Co-construire, c'est dur !
Le changement ne peut plus, ne doit plus être amené d'en haut. "Le temps où l'on concoctait des politiques dans son bureau est révolu, estime l'élue parisienne Dominique Versini. Mais reconnaissons que la coconstruction avec les citoyens, c'est ce qui est le plus dur." Au fait, les responsables des directions départementales de la solidarité croient-ils vraiment à l'innovation ? Pensent-ils qu'il est possible de sortir des sentiers battus au sein d'une grande administration, même décentralisée ?

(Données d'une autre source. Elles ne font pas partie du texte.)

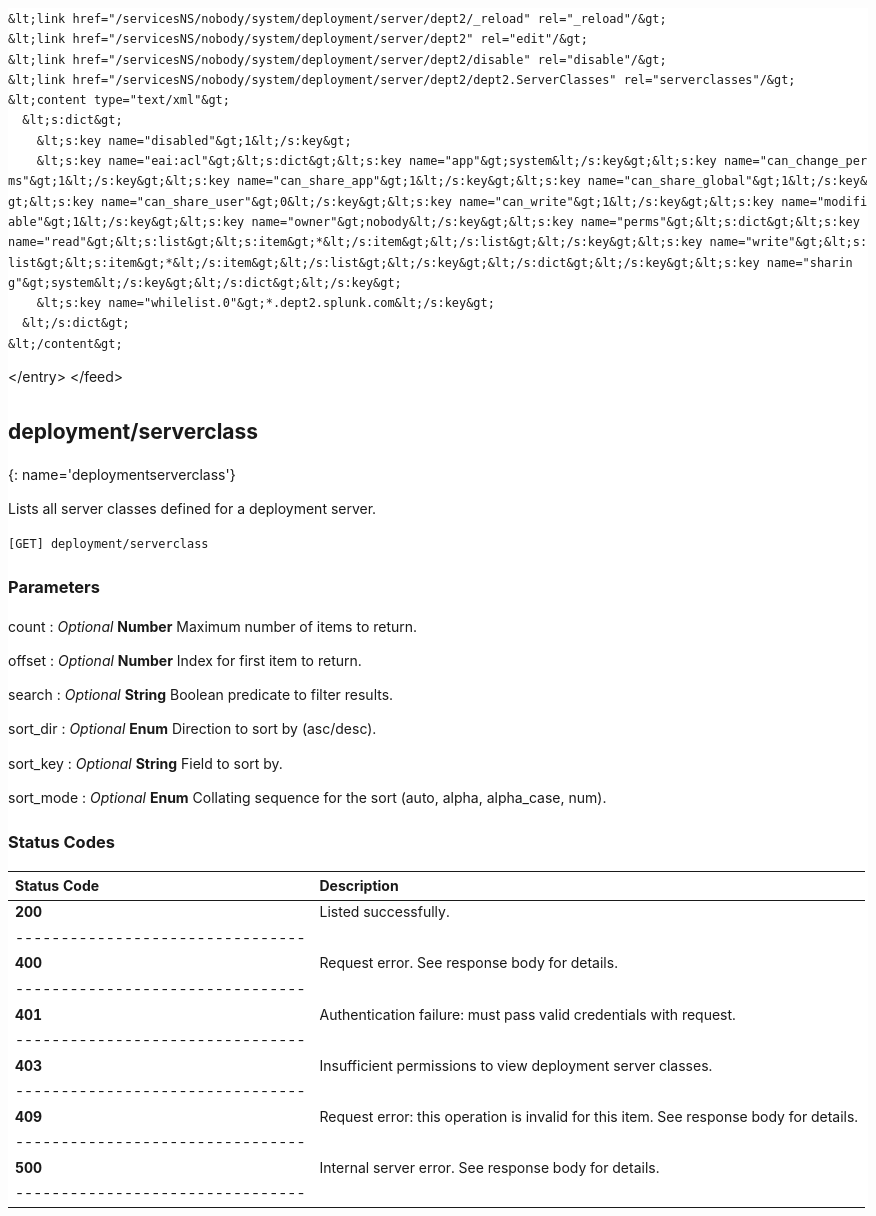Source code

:     &lt;link href="/servicesNS/nobody/system/deployment/server/dept2/_reload" rel="_reload"/&gt;
    &lt;link href="/servicesNS/nobody/system/deployment/server/dept2" rel="edit"/&gt;
    &lt;link href="/servicesNS/nobody/system/deployment/server/dept2/disable" rel="disable"/&gt;
    &lt;link href="/servicesNS/nobody/system/deployment/server/dept2/dept2.ServerClasses" rel="serverclasses"/&gt;
    &lt;content type="text/xml"&gt;
      &lt;s:dict&gt;
        &lt;s:key name="disabled"&gt;1&lt;/s:key&gt;
        &lt;s:key name="eai:acl"&gt;&lt;s:dict&gt;&lt;s:key name="app"&gt;system&lt;/s:key&gt;&lt;s:key name="can_change_perms"&gt;1&lt;/s:key&gt;&lt;s:key name="can_share_app"&gt;1&lt;/s:key&gt;&lt;s:key name="can_share_global"&gt;1&lt;/s:key&gt;&lt;s:key name="can_share_user"&gt;0&lt;/s:key&gt;&lt;s:key name="can_write"&gt;1&lt;/s:key&gt;&lt;s:key name="modifiable"&gt;1&lt;/s:key&gt;&lt;s:key name="owner"&gt;nobody&lt;/s:key&gt;&lt;s:key name="perms"&gt;&lt;s:dict&gt;&lt;s:key name="read"&gt;&lt;s:list&gt;&lt;s:item&gt;*&lt;/s:item&gt;&lt;/s:list&gt;&lt;/s:key&gt;&lt;s:key name="write"&gt;&lt;s:list&gt;&lt;s:item&gt;*&lt;/s:item&gt;&lt;/s:list&gt;&lt;/s:key&gt;&lt;/s:dict&gt;&lt;/s:key&gt;&lt;s:key name="sharing"&gt;system&lt;/s:key&gt;&lt;/s:dict&gt;&lt;/s:key&gt;
        &lt;s:key name="whilelist.0"&gt;*.dept2.splunk.com&lt;/s:key&gt;
      &lt;/s:dict&gt;
    &lt;/content&gt;
  &lt;/entry&gt;
&lt;/feed&gt;
</code></pre>

## deployment/serverclass
{: name='deploymentserverclass'}

Lists all server classes defined for a deployment server.

	[GET] deployment/serverclass

### Parameters

count
: _Optional_ **Number** Maximum number of items to return.

offset
: _Optional_ **Number** Index for first item to return.

search
: _Optional_ **String** Boolean predicate to filter results.

sort_dir
: _Optional_ **Enum** Direction to sort by (asc/desc).

sort_key
: _Optional_ **String** Field to sort by.

sort_mode
: _Optional_ **Enum** Collating sequence for the sort (auto, alpha, alpha_case, num).

### Status Codes

| Status Code       | Description |
|:------------------|:------------|
| **200** | Listed successfully. |
|--------------------------------
| **400** | Request error.  See response body for details. |
|--------------------------------
| **401** | Authentication failure: must pass valid credentials with request. |
|--------------------------------
| **403** | Insufficient permissions to view deployment server classes. |
|--------------------------------
| **409** | Request error: this operation is invalid for this item.  See response body for details. |
|--------------------------------
| **500** | Internal server error.  See response body for details. |
|--------------------------------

Prendre des risques pour innover
Dans un atelier où chacun devait se positionner autour de controverses, on a pu entendre une diversité de réflexions. Exemple sur la question : "Les institutions publiques sont-elles plus ouvertes à l'innovation ?". "A la différence d'une entreprise, une administration ne meurt jamais. Il faut prendre des risques pour innover", dit l'un. "Pas d'accord, les départements sont menacés. C'est justement pour cela qu'ils peuvent bouger", répond un second. Autre dialogue : "Il faut ramer pour innover, les systèmes réglementaires sont tellement contraignants", estime l'un. "On peut déconstruire cela. On a un pouvoir d'agir. Les freins sont ceux que l'on se met", rétorque un autre.
Force d'entraînement
Même si les cadres de l'action territoriale n'ignorent pas certaines motivations cachées de l'innovation (agir en période de restriction des moyens), même s'ils se débattent avec des injonctions paradoxales (associer les citoyens aux choix sans déposséder les élus), ils défendent généralement une position militante. "Si on pense, s'exclame l'un d'entre eux, que l'innovation, c'est purement un alibi, alors autant rendre notre tablier. Dans ces conditions, comment entraîner nos collaborateurs dont beaucoup n'y croient pas vraiment."
(1) Il est membre du comité éditorial de tsa.